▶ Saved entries

BEGIN

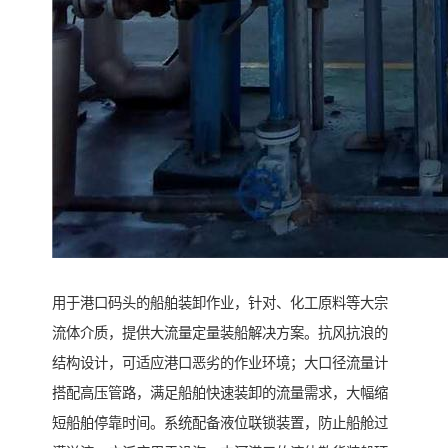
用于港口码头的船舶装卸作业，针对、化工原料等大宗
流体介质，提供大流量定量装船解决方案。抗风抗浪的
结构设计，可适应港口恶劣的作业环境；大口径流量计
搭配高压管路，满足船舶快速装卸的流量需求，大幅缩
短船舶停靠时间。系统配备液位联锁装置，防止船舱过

END

▶ DIRECTIONS
All entries above, minus the pictures, should be repeated exactly.

▶ RESPONSE TO THE EXERCISE
用于港口码头的船舶装卸作业，针对、化工原料等大宗
流体介质，提供大流量定量装船解决方案。抗风抗浪的
结构设计，可适应港口恶劣的作业环境；大口径流量计
搭配高压管路，满足船舶快速装卸的流量需求，大幅缩
短船舶停靠时间。系统配备液位联锁装置，防止船舱过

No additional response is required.